Antigen–antibody interaction is a key event in humoral immune response to invading pathogen. All of the macromolecular components of living organism (proteins, carbohydrates, lipids and nucleic acids) are potential antigens. A specific antibody recognises antigen at discrete regions known as antigenic determinants or B‐cell epitopes. Most of the antigen surface may become part of epitopes after recognition with specific antibodies; however, the exact selection mechanism of why certain regions become B‐cell epitopes is not fully understood. The epitope mapping is the process of identification and characterisation of the antibody‐binding site on the antigen, although the term is also applied more broadly to receptor–ligand interactions unrelated to the immune system. With an ever‐increasing number of available pathogen genomes, mapping of epitopes becomes the central issue of vaccine development. Precise identification of epitope is crucial for understanding the molecular basis of immunity and autoimmunity and allows to replace an antigen in the immunisation, antibody production and serodiagnosis.
Key Concepts
Virtually any surface‐exposed residue of antigen may become part of epitope after interactions with the antibody. The exact selection mechanism governing the antibody recognition of the corresponding epitope is not known.
The experimental methods developed to identify the epitopes depend on the unique features of the reaction between an antigen and its complementary antibody.
Structural methods interpret the protein structure comprising residues in direct contact with an antibody.
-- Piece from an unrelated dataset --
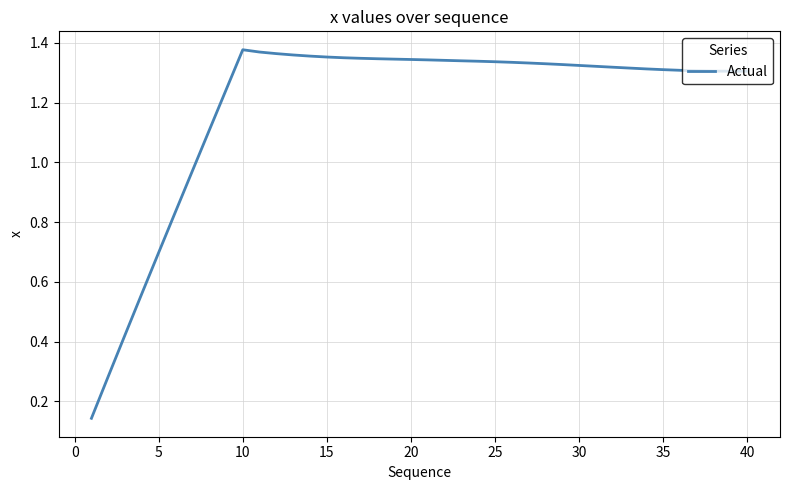

Count the number of categories in the chart.

40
Functional methods identify and characterise residues important for binding within structurally defined epitope and are based on detection of binding of antibody to antigen fragments.
Identification of B‐cell epitopes is extensively employed in the development of diagnostic tests, therapeutics and vaccines.
The epitope‐based subunit vaccines became a promising alternative to traditional vaccines; however, low immunogenicity and low affinity of raised antibodies present major drawbacks of these types of vaccines.